▸ Work item: Go to the line below containing "会】～全校（１０月１１日）" and print exactly from there through the line containing "específicas, mas isso exigirá bastante", both included. Print nothing else.

Extracted page text data
[Start of Attachment]

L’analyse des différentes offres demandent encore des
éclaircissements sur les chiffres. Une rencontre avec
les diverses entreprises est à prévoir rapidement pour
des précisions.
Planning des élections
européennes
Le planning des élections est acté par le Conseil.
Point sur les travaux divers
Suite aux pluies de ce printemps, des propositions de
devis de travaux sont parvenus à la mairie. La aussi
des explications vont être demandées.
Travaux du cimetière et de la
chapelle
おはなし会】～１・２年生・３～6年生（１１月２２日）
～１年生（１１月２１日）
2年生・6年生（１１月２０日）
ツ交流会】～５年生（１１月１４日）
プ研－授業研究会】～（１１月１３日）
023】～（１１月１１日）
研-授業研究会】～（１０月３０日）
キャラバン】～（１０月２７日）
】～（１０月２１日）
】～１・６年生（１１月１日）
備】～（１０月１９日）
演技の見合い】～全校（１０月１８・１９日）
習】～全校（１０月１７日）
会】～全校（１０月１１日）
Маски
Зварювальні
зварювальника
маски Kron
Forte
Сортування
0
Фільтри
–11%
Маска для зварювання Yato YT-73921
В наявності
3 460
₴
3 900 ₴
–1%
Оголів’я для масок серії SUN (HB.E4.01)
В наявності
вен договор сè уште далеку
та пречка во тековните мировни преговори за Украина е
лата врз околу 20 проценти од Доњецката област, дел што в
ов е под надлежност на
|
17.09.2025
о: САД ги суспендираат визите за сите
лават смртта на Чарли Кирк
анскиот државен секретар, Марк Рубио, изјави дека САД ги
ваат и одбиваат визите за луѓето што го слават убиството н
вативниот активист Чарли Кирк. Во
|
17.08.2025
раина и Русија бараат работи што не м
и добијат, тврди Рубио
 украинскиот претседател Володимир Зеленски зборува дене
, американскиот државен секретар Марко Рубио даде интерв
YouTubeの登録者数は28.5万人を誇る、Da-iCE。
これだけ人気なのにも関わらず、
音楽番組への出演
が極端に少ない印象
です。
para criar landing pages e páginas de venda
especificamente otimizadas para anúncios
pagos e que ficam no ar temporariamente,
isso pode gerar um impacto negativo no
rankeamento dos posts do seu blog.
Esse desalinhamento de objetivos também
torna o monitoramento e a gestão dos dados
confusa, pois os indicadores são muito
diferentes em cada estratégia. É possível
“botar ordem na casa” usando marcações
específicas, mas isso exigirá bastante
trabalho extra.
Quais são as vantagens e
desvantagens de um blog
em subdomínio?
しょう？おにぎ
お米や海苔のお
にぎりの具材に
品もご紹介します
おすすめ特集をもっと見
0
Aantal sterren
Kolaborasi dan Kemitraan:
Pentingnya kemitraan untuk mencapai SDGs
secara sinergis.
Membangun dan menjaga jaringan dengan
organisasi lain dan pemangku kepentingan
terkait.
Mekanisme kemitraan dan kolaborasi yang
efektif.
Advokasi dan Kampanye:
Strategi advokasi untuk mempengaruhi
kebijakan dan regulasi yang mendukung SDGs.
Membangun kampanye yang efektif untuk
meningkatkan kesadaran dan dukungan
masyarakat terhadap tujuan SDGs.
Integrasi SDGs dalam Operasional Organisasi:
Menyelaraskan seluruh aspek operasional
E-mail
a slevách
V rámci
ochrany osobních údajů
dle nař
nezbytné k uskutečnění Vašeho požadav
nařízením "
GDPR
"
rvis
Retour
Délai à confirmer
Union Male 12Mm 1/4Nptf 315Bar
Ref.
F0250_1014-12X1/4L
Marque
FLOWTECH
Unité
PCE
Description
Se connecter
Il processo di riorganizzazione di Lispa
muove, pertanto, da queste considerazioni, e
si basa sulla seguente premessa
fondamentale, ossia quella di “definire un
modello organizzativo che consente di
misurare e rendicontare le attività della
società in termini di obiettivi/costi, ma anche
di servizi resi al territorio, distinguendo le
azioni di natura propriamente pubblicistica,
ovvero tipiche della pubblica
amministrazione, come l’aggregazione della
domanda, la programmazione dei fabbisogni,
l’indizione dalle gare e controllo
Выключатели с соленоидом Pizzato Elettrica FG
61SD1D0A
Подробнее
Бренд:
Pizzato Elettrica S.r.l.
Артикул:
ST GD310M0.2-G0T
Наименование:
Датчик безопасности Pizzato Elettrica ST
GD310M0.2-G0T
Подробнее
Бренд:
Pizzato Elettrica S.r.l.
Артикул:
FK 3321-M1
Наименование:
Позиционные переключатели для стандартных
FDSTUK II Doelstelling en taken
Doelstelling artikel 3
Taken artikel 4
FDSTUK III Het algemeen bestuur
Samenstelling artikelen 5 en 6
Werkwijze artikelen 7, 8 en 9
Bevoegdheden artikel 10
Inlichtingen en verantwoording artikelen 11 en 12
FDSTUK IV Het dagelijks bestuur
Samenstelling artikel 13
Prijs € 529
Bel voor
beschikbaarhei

[End of Attachment]

▸ Task answer:
会】～全校（１０月１１日）
Маски
Зварювальні
зварювальника
маски Kron
Forte
Сортування
0
Фільтри
–11%
Маска для зварювання Yato YT-73921
В наявності
3 460
₴
3 900 ₴
–1%
Оголів’я для масок серії SUN (HB.E4.01)
В наявності
вен договор сè уште далеку
та пречка во тековните мировни преговори за Украина е
лата врз околу 20 проценти од Доњецката област, дел што в
ов е под надлежност на
|
17.09.2025
о: САД ги суспендираат визите за сите
лават смртта на Чарли Кирк
анскиот државен секретар, Марк Рубио, изјави дека САД ги
ваат и одбиваат визите за луѓето што го слават убиството н
вативниот активист Чарли Кирк. Во
|
17.08.2025
раина и Русија бараат работи што не м
и добијат, тврди Рубио
 украинскиот претседател Володимир Зеленски зборува дене
, американскиот државен секретар Марко Рубио даде интерв
YouTubeの登録者数は28.5万人を誇る、Da-iCE。
これだけ人気なのにも関わらず、
音楽番組への出演
が極端に少ない印象
です。
para criar landing pages e páginas de venda
especificamente otimizadas para anúncios
pagos e que ficam no ar temporariamente,
isso pode gerar um impacto negativo no
rankeamento dos posts do seu blog.
Esse desalinhamento de objetivos também
torna o monitoramento e a gestão dos dados
confusa, pois os indicadores são muito
diferentes em cada estratégia. É possível
“botar ordem na casa” usando marcações
específicas, mas isso exigirá bastante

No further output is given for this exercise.